A violência também se explica pela segregação social e espacial, pelo aumento do desemprego, além dos recursos a soluções diretas resultantes do descrédito do sistema de justiça criminal, como é demonstrado através dos linchamentos em periferias urbanas de cidades brasileiras (SINGER, apud SANTOS, 2007, p. 12).
Segundo Beato Filho e Marinho,

"[...] um dos aspectos mais perversos [do aumento da violência] é a corrosão da capacidade das pessoas para conviver, devido ao medo, à desconfiança, à restrição da mobilidade em certos locais do espaço urbano, comprometendo assim a institucionalização de mecanismos de autocontrole e de controle externo" (BEATO FILHO; MARINHO, 2007, p. 177).
5.3 CARACTERÍSTICAS ESPACIAIS E SOCIAIS DOS HOMICÍDIOS

Segundo Cano e Ribeiro (2007, p. 52),

"[...] os homicídios respondem a etiologias diferentes, que vão desde brigas e crimes passionais até eventos relacionados às disputas por terras, passando por latrocínios ou conflitos entre membros do crime organizado. Podem ainda ser fruto da ação de pistoleiros, traficantes ou grupos de extermínio [...]".

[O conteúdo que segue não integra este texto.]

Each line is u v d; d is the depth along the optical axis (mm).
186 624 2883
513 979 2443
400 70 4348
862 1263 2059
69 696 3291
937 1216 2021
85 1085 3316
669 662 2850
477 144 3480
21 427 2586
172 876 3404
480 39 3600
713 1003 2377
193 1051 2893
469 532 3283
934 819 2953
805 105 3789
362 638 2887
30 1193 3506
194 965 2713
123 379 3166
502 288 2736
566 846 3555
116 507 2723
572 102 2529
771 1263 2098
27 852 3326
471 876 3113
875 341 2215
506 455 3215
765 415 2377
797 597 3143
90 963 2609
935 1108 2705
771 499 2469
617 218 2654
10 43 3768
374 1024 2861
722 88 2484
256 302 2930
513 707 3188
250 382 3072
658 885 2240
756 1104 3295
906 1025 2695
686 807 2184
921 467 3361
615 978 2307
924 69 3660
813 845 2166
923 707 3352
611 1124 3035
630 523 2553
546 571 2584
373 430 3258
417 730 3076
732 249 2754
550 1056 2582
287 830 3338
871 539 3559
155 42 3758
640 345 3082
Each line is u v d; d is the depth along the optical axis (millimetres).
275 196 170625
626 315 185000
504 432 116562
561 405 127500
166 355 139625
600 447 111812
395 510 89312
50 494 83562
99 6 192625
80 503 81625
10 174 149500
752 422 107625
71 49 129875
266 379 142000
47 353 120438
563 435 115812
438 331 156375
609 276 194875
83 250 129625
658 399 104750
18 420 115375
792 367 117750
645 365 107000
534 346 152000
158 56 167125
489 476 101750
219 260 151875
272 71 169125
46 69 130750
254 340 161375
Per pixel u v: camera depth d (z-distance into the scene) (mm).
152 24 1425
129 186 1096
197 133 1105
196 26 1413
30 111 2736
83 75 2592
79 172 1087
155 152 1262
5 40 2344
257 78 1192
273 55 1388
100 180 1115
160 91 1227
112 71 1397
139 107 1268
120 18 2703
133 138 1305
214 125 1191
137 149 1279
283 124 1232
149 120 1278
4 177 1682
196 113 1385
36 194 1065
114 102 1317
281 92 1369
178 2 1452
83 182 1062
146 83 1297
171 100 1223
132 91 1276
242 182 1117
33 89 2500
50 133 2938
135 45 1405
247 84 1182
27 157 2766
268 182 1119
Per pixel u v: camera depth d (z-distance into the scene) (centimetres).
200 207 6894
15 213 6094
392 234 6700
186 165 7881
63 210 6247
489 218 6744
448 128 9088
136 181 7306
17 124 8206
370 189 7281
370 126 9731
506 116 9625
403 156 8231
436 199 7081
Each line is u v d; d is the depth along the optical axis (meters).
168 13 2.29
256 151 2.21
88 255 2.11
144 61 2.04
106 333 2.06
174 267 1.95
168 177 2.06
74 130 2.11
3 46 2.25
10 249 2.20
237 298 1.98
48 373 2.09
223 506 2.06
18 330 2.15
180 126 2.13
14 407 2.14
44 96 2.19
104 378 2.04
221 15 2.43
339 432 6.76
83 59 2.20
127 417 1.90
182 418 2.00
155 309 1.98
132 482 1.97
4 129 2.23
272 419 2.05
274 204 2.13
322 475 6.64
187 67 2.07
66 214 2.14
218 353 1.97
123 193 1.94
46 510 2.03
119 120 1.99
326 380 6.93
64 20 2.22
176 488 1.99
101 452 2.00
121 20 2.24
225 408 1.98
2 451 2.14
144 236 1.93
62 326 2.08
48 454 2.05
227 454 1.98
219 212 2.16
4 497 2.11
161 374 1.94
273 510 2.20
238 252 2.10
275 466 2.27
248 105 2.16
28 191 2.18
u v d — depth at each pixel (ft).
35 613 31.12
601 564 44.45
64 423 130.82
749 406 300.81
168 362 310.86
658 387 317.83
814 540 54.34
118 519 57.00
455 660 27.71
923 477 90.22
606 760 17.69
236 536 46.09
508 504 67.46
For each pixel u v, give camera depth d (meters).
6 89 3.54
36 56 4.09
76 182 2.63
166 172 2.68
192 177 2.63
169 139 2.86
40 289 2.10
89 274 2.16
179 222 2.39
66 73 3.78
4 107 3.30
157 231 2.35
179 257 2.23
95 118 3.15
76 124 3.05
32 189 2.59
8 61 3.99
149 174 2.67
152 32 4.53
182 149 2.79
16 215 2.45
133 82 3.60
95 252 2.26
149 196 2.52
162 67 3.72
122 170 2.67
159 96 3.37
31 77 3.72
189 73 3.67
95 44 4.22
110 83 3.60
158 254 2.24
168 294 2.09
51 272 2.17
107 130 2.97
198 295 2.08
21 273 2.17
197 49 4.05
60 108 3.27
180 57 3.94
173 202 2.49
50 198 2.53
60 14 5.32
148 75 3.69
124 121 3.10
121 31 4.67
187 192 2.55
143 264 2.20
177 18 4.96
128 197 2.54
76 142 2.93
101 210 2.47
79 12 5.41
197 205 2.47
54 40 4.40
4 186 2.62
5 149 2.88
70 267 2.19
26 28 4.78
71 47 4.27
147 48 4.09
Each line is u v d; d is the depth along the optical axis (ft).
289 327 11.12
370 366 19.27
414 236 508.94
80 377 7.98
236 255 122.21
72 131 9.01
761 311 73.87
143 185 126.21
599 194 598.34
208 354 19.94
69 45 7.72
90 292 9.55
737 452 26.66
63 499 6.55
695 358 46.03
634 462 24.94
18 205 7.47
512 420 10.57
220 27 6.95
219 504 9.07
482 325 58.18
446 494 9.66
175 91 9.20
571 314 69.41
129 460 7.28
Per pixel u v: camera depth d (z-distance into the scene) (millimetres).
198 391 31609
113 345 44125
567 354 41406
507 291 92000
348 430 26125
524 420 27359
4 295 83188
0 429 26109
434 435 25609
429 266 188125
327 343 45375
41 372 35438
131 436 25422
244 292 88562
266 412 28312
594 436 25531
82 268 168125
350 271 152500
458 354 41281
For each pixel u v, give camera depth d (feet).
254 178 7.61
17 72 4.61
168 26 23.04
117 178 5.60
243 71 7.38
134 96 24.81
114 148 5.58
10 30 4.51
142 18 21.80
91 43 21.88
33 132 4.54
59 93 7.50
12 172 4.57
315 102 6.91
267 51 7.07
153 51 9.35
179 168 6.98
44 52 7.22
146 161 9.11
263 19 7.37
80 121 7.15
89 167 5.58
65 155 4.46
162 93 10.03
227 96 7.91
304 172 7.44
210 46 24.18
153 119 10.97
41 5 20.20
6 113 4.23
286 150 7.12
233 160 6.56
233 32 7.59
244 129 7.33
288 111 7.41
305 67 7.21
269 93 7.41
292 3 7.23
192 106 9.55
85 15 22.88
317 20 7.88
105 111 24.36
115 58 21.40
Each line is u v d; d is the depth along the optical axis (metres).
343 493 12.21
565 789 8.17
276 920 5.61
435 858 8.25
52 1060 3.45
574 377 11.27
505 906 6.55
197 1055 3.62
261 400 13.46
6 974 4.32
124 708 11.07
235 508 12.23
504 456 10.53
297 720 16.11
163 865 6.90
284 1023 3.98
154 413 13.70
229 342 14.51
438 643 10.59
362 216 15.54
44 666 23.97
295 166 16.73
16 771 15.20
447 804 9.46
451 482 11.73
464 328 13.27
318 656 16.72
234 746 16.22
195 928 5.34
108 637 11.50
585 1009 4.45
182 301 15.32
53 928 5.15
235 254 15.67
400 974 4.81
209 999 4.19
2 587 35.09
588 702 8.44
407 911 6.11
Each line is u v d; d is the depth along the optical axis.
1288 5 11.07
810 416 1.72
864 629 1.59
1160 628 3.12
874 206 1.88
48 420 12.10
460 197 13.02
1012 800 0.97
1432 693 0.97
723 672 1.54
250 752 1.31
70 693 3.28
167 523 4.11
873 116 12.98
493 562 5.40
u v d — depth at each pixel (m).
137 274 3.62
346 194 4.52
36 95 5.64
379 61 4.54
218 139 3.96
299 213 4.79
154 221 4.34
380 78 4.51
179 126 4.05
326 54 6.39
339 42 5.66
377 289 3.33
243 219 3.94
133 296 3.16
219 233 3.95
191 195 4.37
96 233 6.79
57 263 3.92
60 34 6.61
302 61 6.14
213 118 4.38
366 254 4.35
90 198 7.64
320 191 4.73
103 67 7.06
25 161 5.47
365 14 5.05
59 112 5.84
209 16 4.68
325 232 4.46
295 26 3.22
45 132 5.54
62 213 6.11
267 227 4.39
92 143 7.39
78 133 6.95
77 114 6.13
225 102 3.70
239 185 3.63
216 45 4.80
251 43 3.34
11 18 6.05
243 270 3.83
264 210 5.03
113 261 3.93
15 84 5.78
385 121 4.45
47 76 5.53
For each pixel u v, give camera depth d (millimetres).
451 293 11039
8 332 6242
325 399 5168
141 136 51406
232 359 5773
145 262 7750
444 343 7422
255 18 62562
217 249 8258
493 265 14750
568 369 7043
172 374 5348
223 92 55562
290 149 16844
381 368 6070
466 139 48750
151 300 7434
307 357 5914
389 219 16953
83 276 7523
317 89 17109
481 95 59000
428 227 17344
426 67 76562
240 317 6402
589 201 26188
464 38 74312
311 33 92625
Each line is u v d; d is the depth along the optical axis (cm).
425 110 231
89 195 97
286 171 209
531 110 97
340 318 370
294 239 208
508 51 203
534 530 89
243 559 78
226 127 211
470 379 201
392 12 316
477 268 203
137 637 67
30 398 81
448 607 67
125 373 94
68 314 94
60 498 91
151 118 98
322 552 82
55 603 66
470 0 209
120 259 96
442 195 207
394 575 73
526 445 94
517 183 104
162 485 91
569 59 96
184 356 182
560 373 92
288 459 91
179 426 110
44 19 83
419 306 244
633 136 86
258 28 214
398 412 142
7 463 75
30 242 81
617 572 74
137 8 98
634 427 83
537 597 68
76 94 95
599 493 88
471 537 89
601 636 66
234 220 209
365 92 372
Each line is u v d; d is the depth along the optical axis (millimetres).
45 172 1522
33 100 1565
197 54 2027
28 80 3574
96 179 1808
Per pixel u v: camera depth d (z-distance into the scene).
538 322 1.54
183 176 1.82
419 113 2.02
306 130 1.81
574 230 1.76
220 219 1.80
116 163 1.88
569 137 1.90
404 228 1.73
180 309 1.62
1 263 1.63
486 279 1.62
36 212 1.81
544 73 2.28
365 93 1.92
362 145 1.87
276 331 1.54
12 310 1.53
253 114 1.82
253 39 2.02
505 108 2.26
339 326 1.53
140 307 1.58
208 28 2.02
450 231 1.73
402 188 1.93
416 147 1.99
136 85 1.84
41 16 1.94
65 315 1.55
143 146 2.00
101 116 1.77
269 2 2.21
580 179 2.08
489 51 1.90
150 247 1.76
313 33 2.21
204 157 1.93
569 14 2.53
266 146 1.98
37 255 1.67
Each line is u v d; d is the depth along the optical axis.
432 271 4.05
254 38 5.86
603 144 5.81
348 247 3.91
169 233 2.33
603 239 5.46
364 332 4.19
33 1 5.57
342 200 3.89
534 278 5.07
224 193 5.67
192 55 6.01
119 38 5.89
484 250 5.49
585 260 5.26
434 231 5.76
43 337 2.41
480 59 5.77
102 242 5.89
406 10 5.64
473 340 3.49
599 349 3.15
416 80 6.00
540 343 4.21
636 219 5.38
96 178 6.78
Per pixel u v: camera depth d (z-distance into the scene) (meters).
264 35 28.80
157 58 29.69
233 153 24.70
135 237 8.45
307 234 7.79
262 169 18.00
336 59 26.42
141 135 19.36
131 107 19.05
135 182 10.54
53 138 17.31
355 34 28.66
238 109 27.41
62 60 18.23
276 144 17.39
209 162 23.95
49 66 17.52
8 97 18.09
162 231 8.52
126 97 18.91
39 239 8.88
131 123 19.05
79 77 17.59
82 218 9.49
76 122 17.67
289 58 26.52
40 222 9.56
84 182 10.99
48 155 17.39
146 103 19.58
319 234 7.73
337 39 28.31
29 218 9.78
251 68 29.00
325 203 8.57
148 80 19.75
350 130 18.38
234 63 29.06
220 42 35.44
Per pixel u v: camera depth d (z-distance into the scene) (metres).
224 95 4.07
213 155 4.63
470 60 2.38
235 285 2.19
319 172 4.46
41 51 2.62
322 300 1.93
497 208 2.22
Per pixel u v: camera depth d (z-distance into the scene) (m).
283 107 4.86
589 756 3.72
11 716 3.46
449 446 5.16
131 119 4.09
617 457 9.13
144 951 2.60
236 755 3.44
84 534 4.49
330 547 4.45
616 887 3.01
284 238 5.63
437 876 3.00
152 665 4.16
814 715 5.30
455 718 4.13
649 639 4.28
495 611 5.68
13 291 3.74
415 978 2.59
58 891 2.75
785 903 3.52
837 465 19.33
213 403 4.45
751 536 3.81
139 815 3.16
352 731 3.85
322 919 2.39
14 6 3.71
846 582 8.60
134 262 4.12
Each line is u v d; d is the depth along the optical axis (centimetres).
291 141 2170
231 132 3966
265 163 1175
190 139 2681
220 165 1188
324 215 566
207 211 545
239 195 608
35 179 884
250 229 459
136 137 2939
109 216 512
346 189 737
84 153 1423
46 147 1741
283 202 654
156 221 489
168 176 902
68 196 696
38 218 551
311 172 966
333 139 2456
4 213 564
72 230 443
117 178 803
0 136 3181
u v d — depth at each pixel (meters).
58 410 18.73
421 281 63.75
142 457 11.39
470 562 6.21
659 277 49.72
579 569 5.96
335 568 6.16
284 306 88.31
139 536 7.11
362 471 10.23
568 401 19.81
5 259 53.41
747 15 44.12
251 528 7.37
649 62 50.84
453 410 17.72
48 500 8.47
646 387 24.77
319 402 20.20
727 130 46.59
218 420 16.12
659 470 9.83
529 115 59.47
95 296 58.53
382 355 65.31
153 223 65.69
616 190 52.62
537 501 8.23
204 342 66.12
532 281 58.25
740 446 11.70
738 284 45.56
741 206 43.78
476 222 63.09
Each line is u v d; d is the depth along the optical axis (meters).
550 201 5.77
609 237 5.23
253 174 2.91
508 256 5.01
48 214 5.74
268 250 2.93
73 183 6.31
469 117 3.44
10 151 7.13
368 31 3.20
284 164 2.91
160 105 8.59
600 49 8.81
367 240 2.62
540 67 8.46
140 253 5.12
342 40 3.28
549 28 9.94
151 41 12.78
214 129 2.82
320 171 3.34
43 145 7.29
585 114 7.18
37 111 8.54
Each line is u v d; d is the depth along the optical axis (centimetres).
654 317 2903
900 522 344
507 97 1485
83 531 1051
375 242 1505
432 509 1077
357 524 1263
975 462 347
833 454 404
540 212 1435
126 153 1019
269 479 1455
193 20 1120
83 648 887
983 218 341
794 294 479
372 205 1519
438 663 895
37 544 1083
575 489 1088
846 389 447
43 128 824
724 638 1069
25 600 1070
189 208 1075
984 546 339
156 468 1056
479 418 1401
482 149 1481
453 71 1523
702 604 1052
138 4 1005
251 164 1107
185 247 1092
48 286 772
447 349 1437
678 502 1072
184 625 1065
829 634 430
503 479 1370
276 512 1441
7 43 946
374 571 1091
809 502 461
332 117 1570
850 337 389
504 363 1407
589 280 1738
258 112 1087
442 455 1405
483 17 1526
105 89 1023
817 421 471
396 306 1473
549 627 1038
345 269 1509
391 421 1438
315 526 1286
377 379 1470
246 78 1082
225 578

Para os mesmos autores (2007, p. 72, grifo nosso),

"As políticas públicas para prevenção de homicídios no Brasil são relativamente raras, por várias razões. Uma delas é que o homicídio, diferentemente de outros crimes, não tem uma etiologia nem um local específicos que possam ser abordados facilmente através de, por exemplo, prevenção situacional. Ele apresenta etiologias diversas, acontece em locais distantes ? mas também de forma concentrada territorialmente ? e não pode ser prevenido através de um único programa universal. Assim, qualquer política de prevenção de homicídio deve partir de um diagnóstico local levando em conta os tipos de homicídio praticados, onde eles acontecem e qual é o perfil das vítimas".

Apesar das várias características que podem ter os homicídios, pode-se relacionar a sua grande maioria, nas grandes cidades brasileiras, ao tráfico de drogas nos bairros de periferia ? dívidas com traficantes e disputas por território do tráfico são os aspectos mais comuns ? e algumas das características deste tipo de homicídio são: ocorrem em bairros de moradores de baixa renda, com infra-estrutura precária; ausência do Estado: obras de infra-estrutura, políticas públicas de saúde, educação, emprego e segurança pública muito aquém do que seria esperado e necessário; presença do aparato repressor do Estado através do patrulhamento esporádico da Polícia Militar; impunidade; ineficiência do sistema de justiça criminal brasileiro; e em consequência destes fatores a oportunidade cada vez maior de jovens ingressarem no crime como forma de se incluírem social e economicamente na sociedade que os excluiu.
Um fator importante na vítimização por homicídio diz respeito à cor da vítima, que se agrava em relação aos pretos e pardos. Para Beato Filho e Marinho (2007, p. 185):

"A análise das mortes por homicídio por regiões do país evidencia a participação desproporcional dos negros nas mortes violentas. Negros e pardos respondem a 36,3% da população do Sudeste, mas a 51,6% das mortes por homicídio".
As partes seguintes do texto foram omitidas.